Hoy, al cerrar este año, no quiero hacer una lista de logros.
No quiero fingir que todo fue “positivo” ni dramatizar lo que dolió.
Hoy solo quiero decir la verdad: me siento cansada… y agradecida. Me siento más humana.

Foto de dominio público por Ian Panelo
Foto de dominio público por Ian Panelo

2025 me dejó esa mezcla que solo entiende quien ha vivido un año intenso: gratitud por lo que llegó, nostalgia por lo que se fue y una calma tímida, como si el alma por fin pudiera sentarse un momento.

Este año me dio cosas que no sabía que necesitaba.
Me dio claridad y límites.
Me dio la certeza de que puedo sostener más de lo que imaginaba, aunque no siempre con elegancia, a veces con lágrimas escondidas y el corazón apretado.

Me dio gente.
Gente que apareció sin anuncio, pero con efecto. Me dio abrazos que me devolvieron al cuerpo cuando estaba perdida en la mente. Me dio palabras a tiempo y silencios compartidos. Me dio conversaciones que trajeron paz y otras que me enseñaron a no quedarme donde ya no había verdad.

Y sí, también me quitó.
Me quitó expectativas y certezas.
Me quitó la inocencia de creer que todo se resuelve solo con esfuerzo.
Me quitó versiones de mí que ya no eran sostenibles: la que se exigía perfección y la que confundía aguantar con amar.

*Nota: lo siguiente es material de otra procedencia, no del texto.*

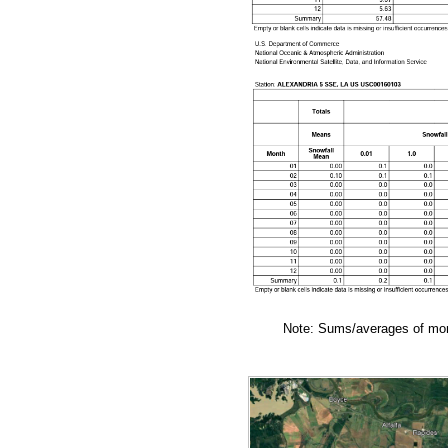
Note: Sums/averages of mont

Me quitó cosas que pensé que eran para siempre y me obligó a aceptar algo difícil: hay capítulos que se cierran aunque uno no esté listo. Y aun así, la vida sigue. Y uno también.

Este año me enseñó a agradecer incluso lo incómodo. Porque lo bueno me abrazó, pero lo difícil me despertó. Me enseñó que no todo lo que duele es una derrota ni todo lo que se pierde es un castigo; a veces es una señal, a veces es un peso que por fin se cae del alma.

Me enseñó a mirar mi vida con más respeto.
A decir “basta” sin culpa.
A decir “necesito” sin vergüenza.
A decir “no puedo” sin creer que eso me hace menos.

Hoy, al cerrar este ciclo, siento algo claro: quiero entrar a 2026 más liviana.
Dejo en 2025 el hábito de cargar sola y la culpa por no ser suficiente para todos. Dejo también el miedo de empezar de nuevo.

Agradezco lo que fue luz.
Y agradezco, aunque cueste admitirlo, lo que fue sombra, porque me enseñó a ver.

Cierro 2025 con una oración sencilla:
que lo vivido me haga más sabia, no más dura;
que lo aprendido me haga más libre, no más fría;
que lo perdido no me robe la capacidad de amar;
que lo ganado no me haga olvidar la humildad.

Cierro este año con las manos abiertas.

Para soltar lo que pesa, para agradecer lo que me sostuvo y para recibir lo que viene con menos miedo.

Sigo aquí.
Y eso, por sí solo, ya es motivo de gratitud.